You are viewing a comment permalink. View the original post to see all comments and the full post content.
Comments (94)
Ah, now we're getting somewhere.
I disagree. With the most basic ontology - say, standard quantum mechanics with some model of decoherence - you could define pretty clearly what "iron" is (given a few weeks, I could probably do that myself). You'd need a bit more ontology - specifically, a sensible definition of position - to get "Earth's atmosphere". But all these are strictly much easier than defining what "love" is.
Also, in this model, it doesn't matter much if your definitions aren't perfect. If "iron" isn't exactly what we thought it was, as long as it measures something present in the atmosphere that could diverge given a bad AI, we've got something.
Structurally the two are distinct.
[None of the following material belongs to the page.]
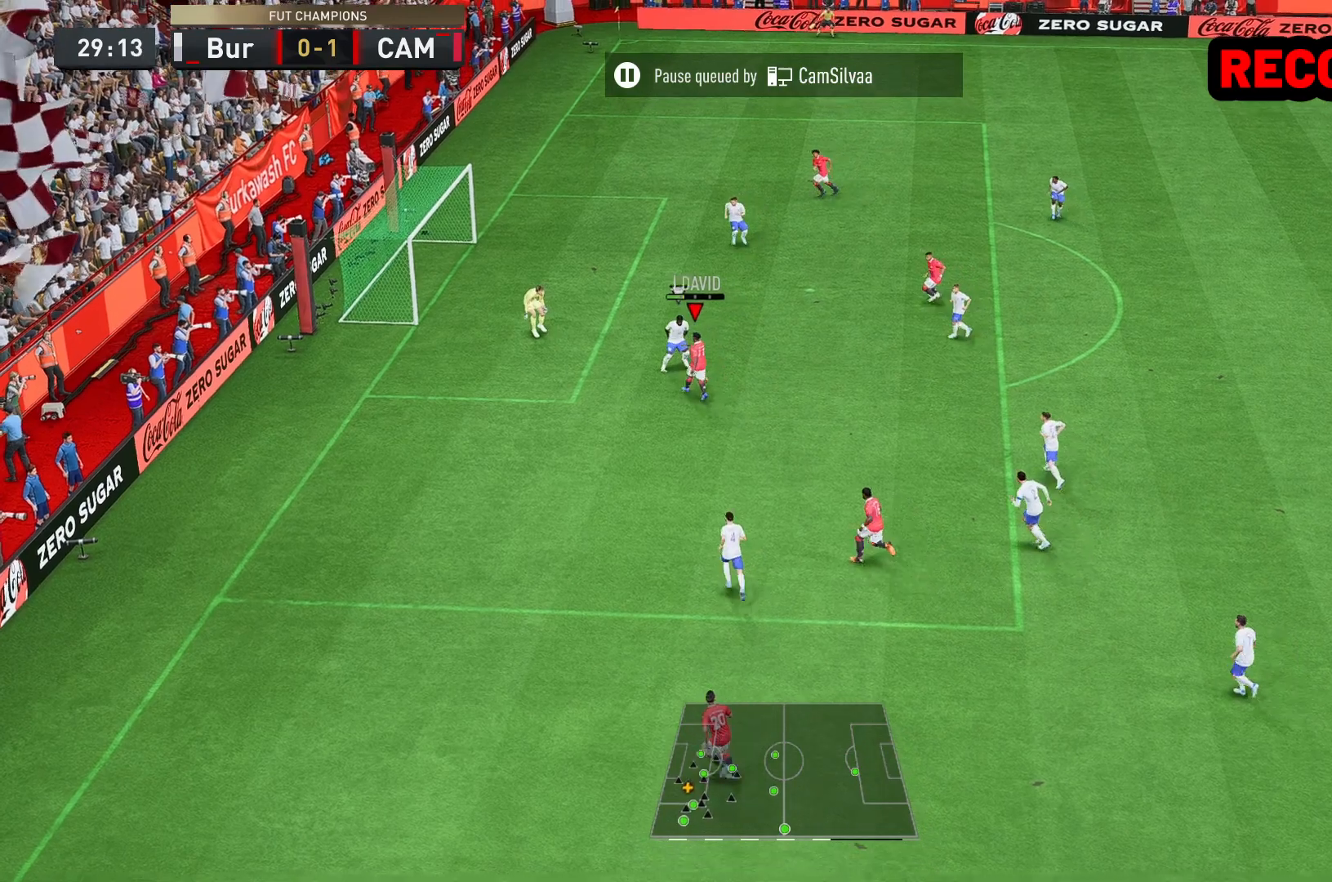
{"dt_ms": 500, "buttons": [], "left_stick": "up-left", "right_stick": "center", "events": [[183, "left_stick", "up-left"]]}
The Open Source Wish Project fails because it tries to define a goal that we "know" but are unable to precisely "define". All the terms are questionable, and the definition gets longer and longer as they fail to nail down the terms.
In coarse graining, instead, we start with lots of measures that are much more precisely defined, and just pile on more of them in the hope of constraining the AI, without understanding how exactly the constraints works. We have two extra things going for us: first, the AI can always output NULL, and do nothing. Secondly, the goal we have setup for the AI (in terms of its utility function) is one that is easy for it to achieve, so it can only squeeze a little bit more out by taking over everything, so even small deviations in the penalty function are enough to catch that.
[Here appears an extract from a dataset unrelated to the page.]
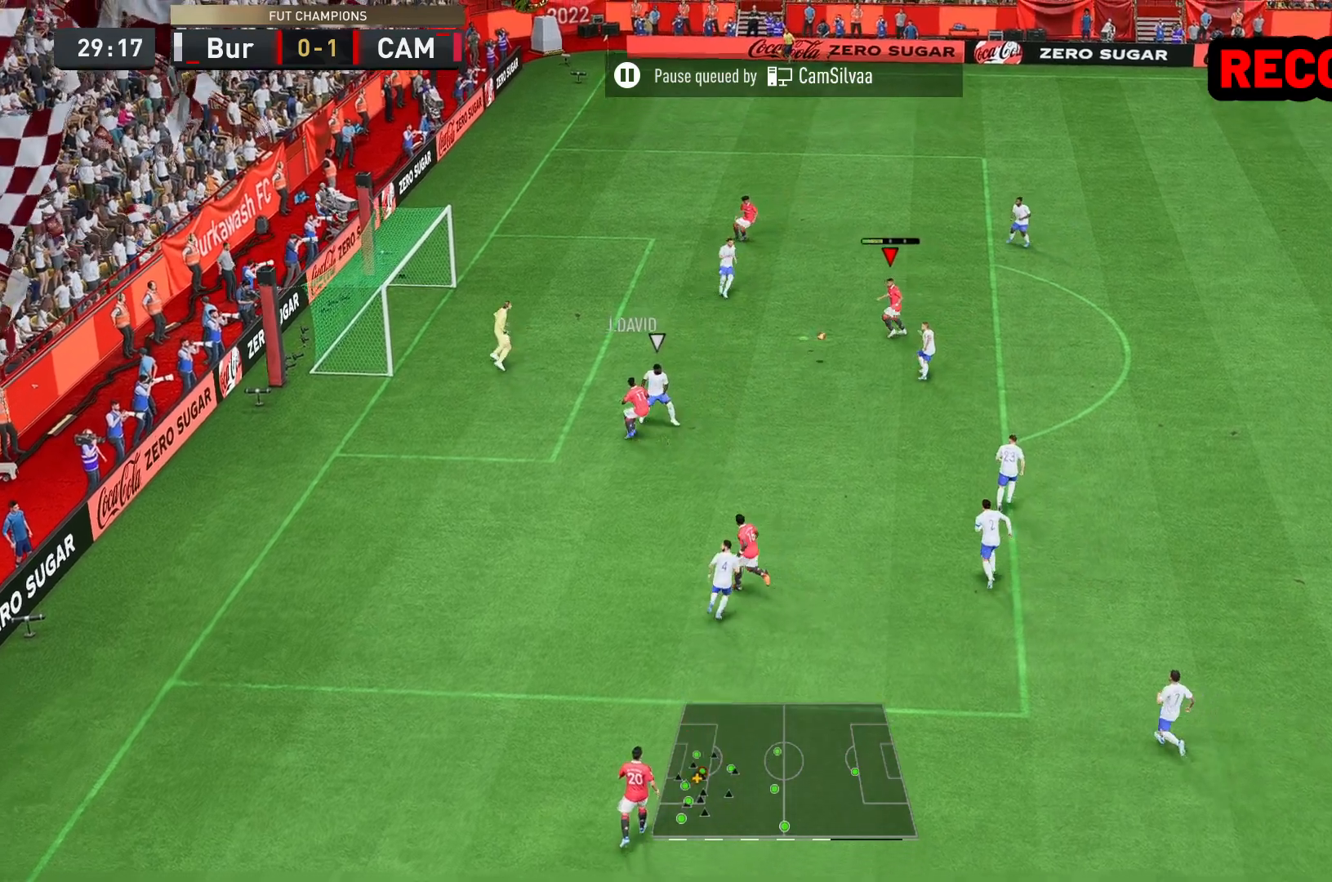
{"dt_ms": 500, "buttons": [], "left_stick": "left", "right_stick": "center", "events": [[17, "left_stick", "left"]]}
Personally, I am certain that I could find a loop-hole in any "wish for immortality", but given a few million coarse-grained constraints ranging across all types of natural and artificial process, across all niches of the Earth, nearby space or the internet... I wouldn't know where to begin. And this isn't an unfair comparison, because coming up with thousands of these constraints is very easy, while spelling out what we mean by "life" is very hard.
You're missing the point: the distinction between the thing itself and various indicators of what it is.
I thought I was pretty clear on the distinction: traditional wishes are clear on the thing itself (eg immortality) but hopeless at the indicators; this approach is clear on the indicators, and more nebulous on how they achieve the thing (reduced impact).
By pilling on indicators, we are, with high probability, making it harder for the AI to misbehave, closing out more and more avenues for it to do so, pushing it to use methods that are more likely to fail. We only have to get the difference between "expected utility for minimised impact (given easy to max utility function)" and "unrestricted expected utility for easy to max utility function" (a small number) to accomplish our goals.
Will the method accomplish this? Will improved versions of the method accomplish this? Nobody knows yet, but given what's at stake, it's certainly worth looking into.